The ALJ's "decision . . . is the only insight [I] have into the ALJ's decision making process," id. at *9 (internal quotation marks and citation omitted), and the ALJ's decision provides me with no insight on how, or if, she resolved the conflict between Lopez's GAF score and the very medical opinions she sought to bolster by referencing the GAF score. This is an error that I cannot discount or overlook because "[c]onflicts in the evidence are for the Commissioner, not the courts, to resolve." Pennington, 2017 WL 4351756, at *1.

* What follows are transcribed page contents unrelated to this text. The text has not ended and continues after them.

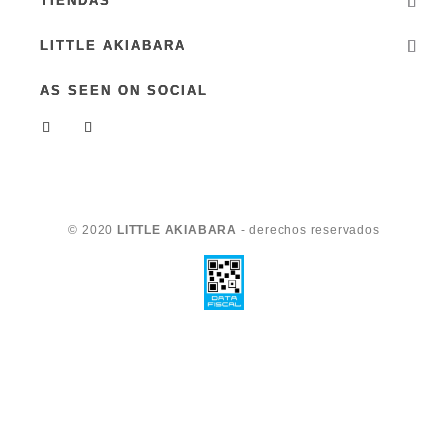
TIENDAS
LITTLE AKIABARA
AS SEEN ON SOCIAL
© 2020
LITTLE AKIABARA
- derechos reservados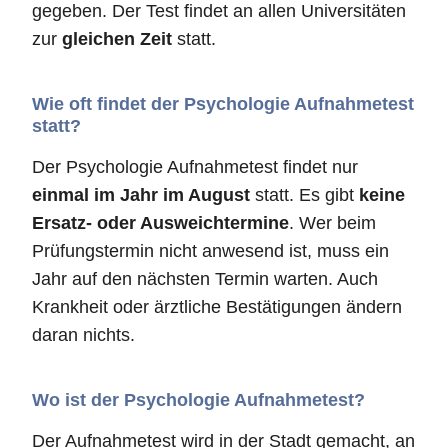
gegeben. Der Test findet an allen Universitäten
zur
gleichen Zeit
statt.
Wie oft findet der Psychologie Aufnahmetest
statt?
Der Psychologie Aufnahmetest findet nur
einmal im Jahr im August
statt. Es gibt
keine
Ersatz- oder Ausweichtermine
. Wer beim
Prüfungstermin nicht anwesend ist, muss ein
Jahr auf den nächsten Termin warten. Auch
Krankheit oder ärztliche Bestätigungen ändern
daran nichts.
Wo ist der Psychologie Aufnahmetest?
Der Aufnahmetest wird in der Stadt gemacht, an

Although the ALJ's conclusion as to the disability status of Lopez may ultimately be correct, she did not properly consider Lopez's GAF score when determining his RFC. I find that the error is harmful and remand is necessary because it is conceivable that the ALJ may have reached a different administrative conclusion if she realized the GAF score reflected serious symptoms, as opposed to moderate symptoms. See McNeal v. Colvin, No. 3:11-CV-02612-BH-L, 2013 WL 1285472, at *27 (N.D. Tex. Mar. 28, 2013).
Because this error warrants remand, I do not reach Lopez's remaining arguments.
CONCLUSION
For the reasons stated above, Plaintiff's Motion for Summary Judgment (Dkt. 16) is GRANTED, Defendant's Motion for Summary Judgment (Dkt. 20) is DENIED, and this case is REMANDED for reconsideration in accordance with this opinion and applicable law.
SIGNED this 2nd day of September, 2020.